Вика понимала, что её авантюра попахивала самоубийством, однако Евгений поразительно легко согласился. Причины и цели его как будто не волновали. Не то чтобы Вика боялась выставить себя сумасшедшей, скорее, подозревала, что сама спустит всё на тормозах, что сама побежит сдаваться в психдиспансер, если произнесёт вслух: «Я словила приход, и тётя Ли сказала, что где-то в мамином особняке заточена наша бабушка. Давай спасём её, плиииз!»
Всё же Вика сказала это, пусть и другими словами. И именно за этим они и пришли, именно за этим они вернулись.
– Не удивлюсь, если так всё и было, – хмыкнул Евгений, копаясь в шкафу. – Я провёл достаточно времени с Матерью, чтобы не удивляться призракам и визионерству. Странно только, что они обратились к тебе, а не ко мне, – добавил он, кивая на урны. – Я ведь тоже иногда сплю.
Куда сложнее Вике было смириться с реальностью – с тем, что нельзя просто взять и вернуться домой. С тем, что дома больше нет. Даже развалин дома нет. Как легко их лишили родины, как легко заклеймили пришельцами на собственной земле!

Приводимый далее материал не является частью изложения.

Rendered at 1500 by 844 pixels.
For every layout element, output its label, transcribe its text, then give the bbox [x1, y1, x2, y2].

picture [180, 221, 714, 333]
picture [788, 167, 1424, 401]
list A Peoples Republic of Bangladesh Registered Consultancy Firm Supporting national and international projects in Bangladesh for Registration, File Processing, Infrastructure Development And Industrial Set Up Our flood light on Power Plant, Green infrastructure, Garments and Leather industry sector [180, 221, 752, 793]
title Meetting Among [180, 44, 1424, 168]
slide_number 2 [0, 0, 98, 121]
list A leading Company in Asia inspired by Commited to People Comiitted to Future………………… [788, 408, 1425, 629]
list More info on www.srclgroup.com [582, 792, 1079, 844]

«Почему ты ничего не сделал, Женя? Почему? Ты же всегда решаешь проблемы в зародыше, да ещё и самым жестоким способом!»
Под незримым присмотром Евгения Вика нарезала круги вокруг стройки. Шестое чувство или то, на что брат с сестрой уповали, никак себя не проявляло, да и остальные пять не замечали ничего особенного. Воняло дизельным топливом и пылью, экскаватор скрипел, как умирающая свинья. Что бы ни требовалось найти, о чём бы ни говорила тётя Ли, оно не лежало на поверхности, а находилось в недрах почившего дома либо в земле, на которой тот стоял. Проверить первое уже невозможно, оставалось рыться в земле. Вике предстояло выступить в роли металлодетектора.

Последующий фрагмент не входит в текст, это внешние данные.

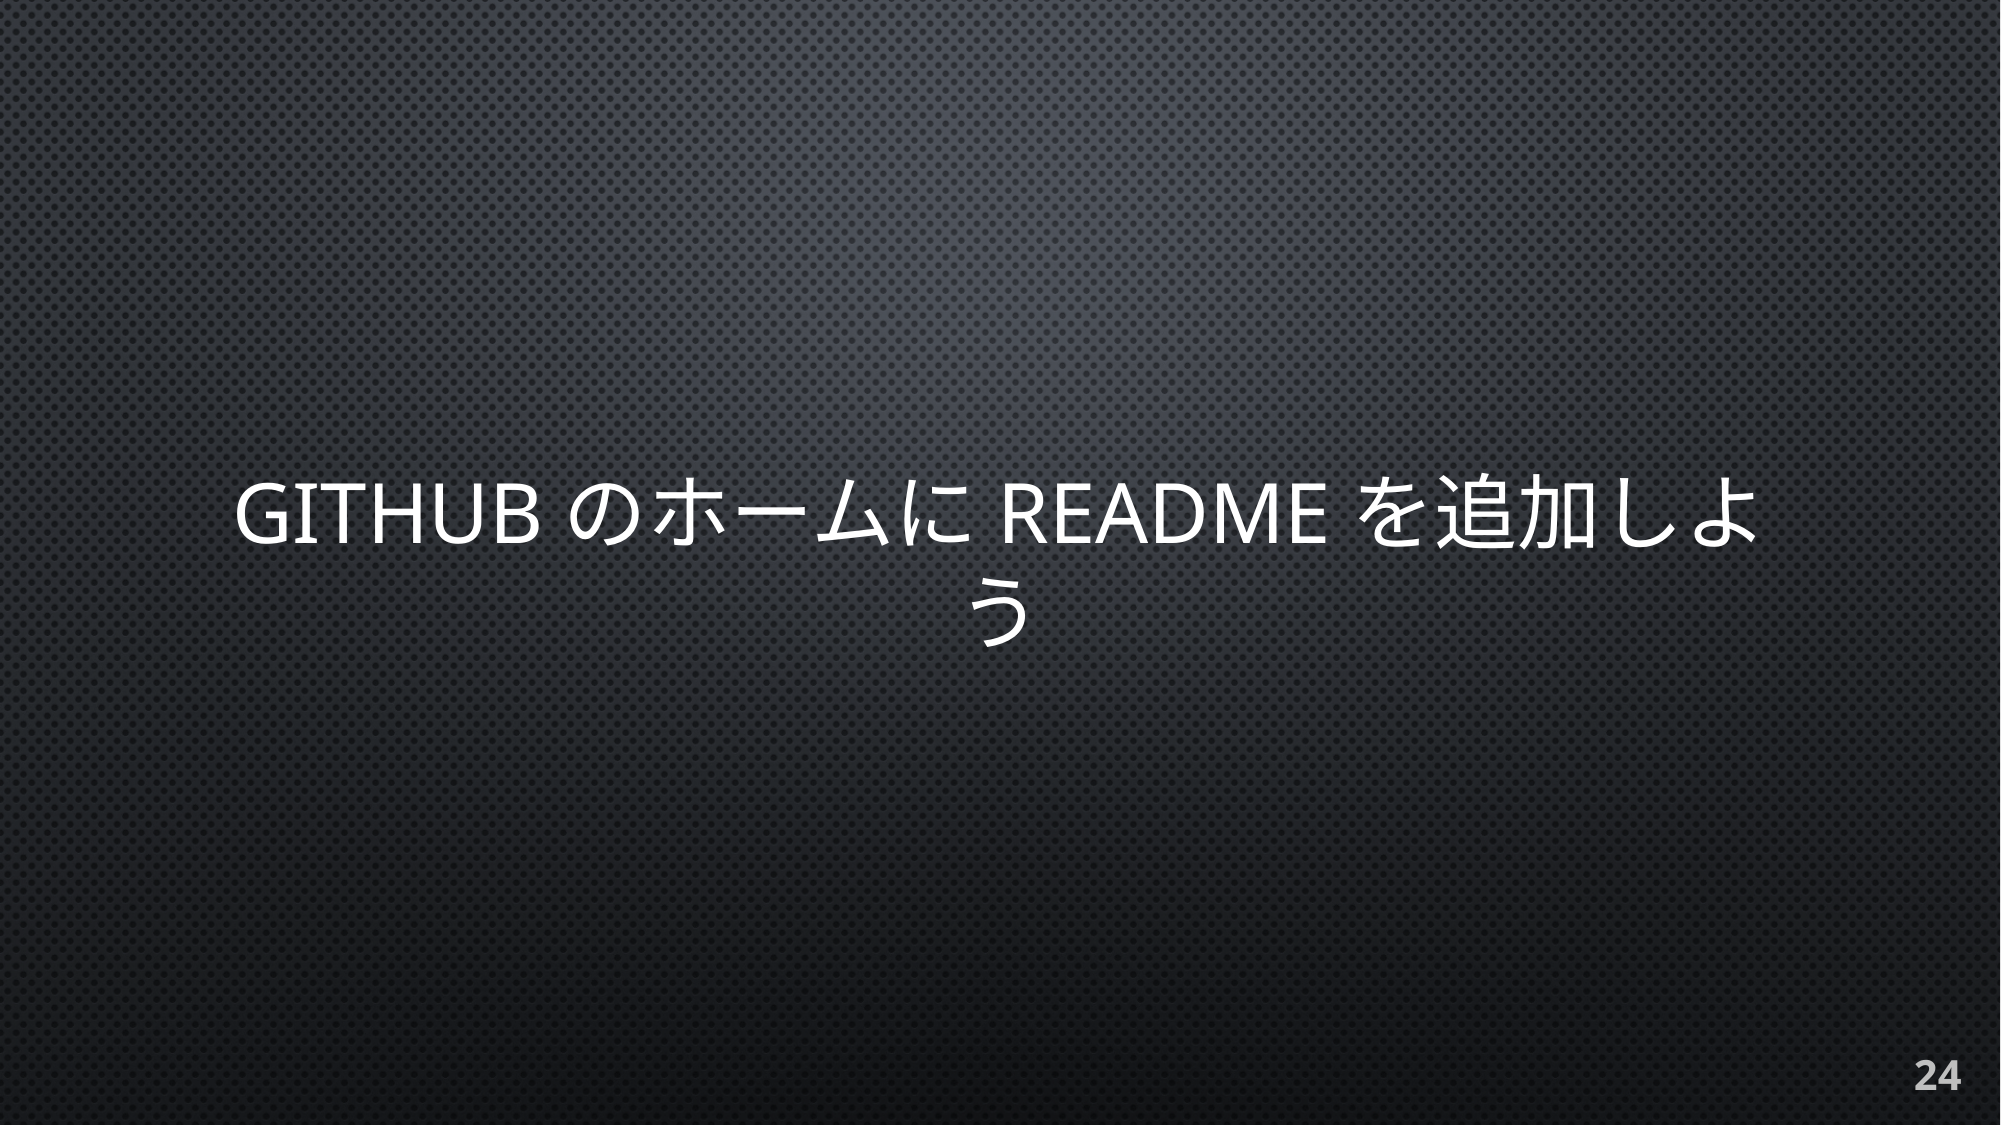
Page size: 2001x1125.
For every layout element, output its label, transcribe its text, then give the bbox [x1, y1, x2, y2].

title GITHUBのホームにREADMEを追加しよう [200, 231, 1799, 668]
slide_number 24 [1886, 1047, 1977, 1108]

«Снаружи ничего, надо идти внутрь».
На экране высветилась лесенка ответных сообщений:
«Ок. Давай поближе к КПП. Будешь готова – сигналь».
– Хароший цаца!
Вика замерла, внутри у неё похолодело. Недалеко вовсю кипели работы и перекрикивались люди, шумел ветер, травинки и листья перешептывались, но Вике показалось, что именно в этот момент мир поперхнулся и замолк.

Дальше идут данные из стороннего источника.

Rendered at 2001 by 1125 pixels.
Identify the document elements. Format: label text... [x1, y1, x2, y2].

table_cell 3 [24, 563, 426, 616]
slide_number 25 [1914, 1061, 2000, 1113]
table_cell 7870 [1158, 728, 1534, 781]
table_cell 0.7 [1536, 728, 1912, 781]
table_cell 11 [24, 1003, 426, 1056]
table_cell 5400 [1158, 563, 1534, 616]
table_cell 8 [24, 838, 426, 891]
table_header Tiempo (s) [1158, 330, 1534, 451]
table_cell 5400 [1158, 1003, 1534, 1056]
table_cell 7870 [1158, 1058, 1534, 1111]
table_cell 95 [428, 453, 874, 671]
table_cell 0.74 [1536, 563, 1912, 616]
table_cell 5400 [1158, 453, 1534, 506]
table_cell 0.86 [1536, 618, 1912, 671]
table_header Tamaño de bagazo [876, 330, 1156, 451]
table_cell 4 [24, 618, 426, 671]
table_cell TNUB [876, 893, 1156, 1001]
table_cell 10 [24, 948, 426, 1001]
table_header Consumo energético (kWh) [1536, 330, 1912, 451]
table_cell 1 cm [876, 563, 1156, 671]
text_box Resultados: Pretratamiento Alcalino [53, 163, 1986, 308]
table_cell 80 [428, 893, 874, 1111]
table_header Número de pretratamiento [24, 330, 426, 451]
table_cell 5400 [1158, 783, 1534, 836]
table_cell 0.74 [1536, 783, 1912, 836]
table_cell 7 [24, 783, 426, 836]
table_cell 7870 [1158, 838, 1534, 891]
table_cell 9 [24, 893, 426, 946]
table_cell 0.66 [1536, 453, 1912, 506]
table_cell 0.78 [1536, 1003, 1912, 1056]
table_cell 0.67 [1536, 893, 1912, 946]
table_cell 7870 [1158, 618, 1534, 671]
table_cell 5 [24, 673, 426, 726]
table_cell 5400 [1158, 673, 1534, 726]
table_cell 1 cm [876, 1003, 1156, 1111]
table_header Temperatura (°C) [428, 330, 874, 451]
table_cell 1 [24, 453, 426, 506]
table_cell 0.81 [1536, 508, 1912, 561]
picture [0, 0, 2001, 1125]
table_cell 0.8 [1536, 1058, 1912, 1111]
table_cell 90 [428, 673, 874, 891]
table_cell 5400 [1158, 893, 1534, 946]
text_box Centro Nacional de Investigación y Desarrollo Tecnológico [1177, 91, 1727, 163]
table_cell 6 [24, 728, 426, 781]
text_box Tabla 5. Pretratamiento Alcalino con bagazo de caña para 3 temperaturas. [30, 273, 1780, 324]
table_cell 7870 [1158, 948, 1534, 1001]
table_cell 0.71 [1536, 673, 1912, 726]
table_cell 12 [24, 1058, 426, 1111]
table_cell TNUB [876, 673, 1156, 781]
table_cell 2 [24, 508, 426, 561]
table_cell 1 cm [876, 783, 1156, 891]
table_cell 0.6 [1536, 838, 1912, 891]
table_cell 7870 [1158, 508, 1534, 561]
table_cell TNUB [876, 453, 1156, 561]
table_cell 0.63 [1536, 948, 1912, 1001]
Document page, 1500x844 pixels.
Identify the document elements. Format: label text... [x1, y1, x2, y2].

И лучше бы он молчал дальше.
– Красивый девушка! – гнусавил кто-то за спиной. – Хочу твои… половые отношения!
Обернувшись, Вика поняла, что в плане запаха, чистоты и ухоженности у бомжей и алкоголиков есть достойные соперники. Перед Викой стоял, судя по запылившейся потрёпанной куртке, местный рабочий… если, конечно, слово «местный» к нему применимо. Вика не хотела задерживать взгляд на его физиономии, но та занимала слишком много места. Рот незнакомца щерился, выпячивая большие жёлтые зубы, глаза казались узенькими щёлочками, будто смуглое, похожее цветом на мокрый песок лицо полным составом облюбовал пчелиный рой, а неказистые реплики прозрачно намекали, что родился герой-любовник отнюдь не в России.
«С половой тряпкой отношайся!» – вспыхнуло в голове Вики, но мысль, не выразившись в словах или действиях, растворилась в испуганном вскрике:
– Господи Иисусе!
Рабочий замедлился, будто Викины слова были ему неприятны, как нечисти крест. Однако замешательство продлилось недолго. Не успела Вика шелохнуться, как улыбка во все зубы, превратилась в оскал.
– Ай ты, неверна! Не Иса, не-э-эт, Аллах – да. Слышь? Гадка мерзка шлюха! Я тебе нау… научу!
Полный ненависти взгляд буравил Вику, заставлял её слепо пятиться. Надвигаясь на ошарашенную и напуганную девушку, рабочий на ощупь расстёгивал ширинку.
– Любит Аллаху научу! – злобно шипел он. – Любит праведный…
Отступая, Вика запнулась о корень или поребрик и едва не повалилась на землю. Зрительный контакт был нарушен, и рабочий сжался в пружину, словно хищник перед прыжком. В тот момент он и был хищником, львом, а испуганная белая женщина – его добычей. И лев прыгнул… бы.
Порыв ветра всколыхнул Викины волосы и впился в затылок. Вика инстинктивно вжала голову в плечи и съёжилась, будто хотела уменьшиться до размера мыши-малютки и затеряться в трещинах в земле. Она остановилась и отвела взгляд, она была беззащитна. Но и нападавшему тем временем было не до атаки, он оборонялся. Отмахивался от воробья. Птица с криком нарезала вокруг рабочего круги, словно бешеная, словно стервятник, настолько голодный, что был готов сам добить раненого зверя.
– А-а-ай! Отста-а-ань!
С лёгкостью уходя от ударов, воробей нет-нет да приземлялся на плечи, на макушку, цеплялся коготками за одежду или волосы – и клевал.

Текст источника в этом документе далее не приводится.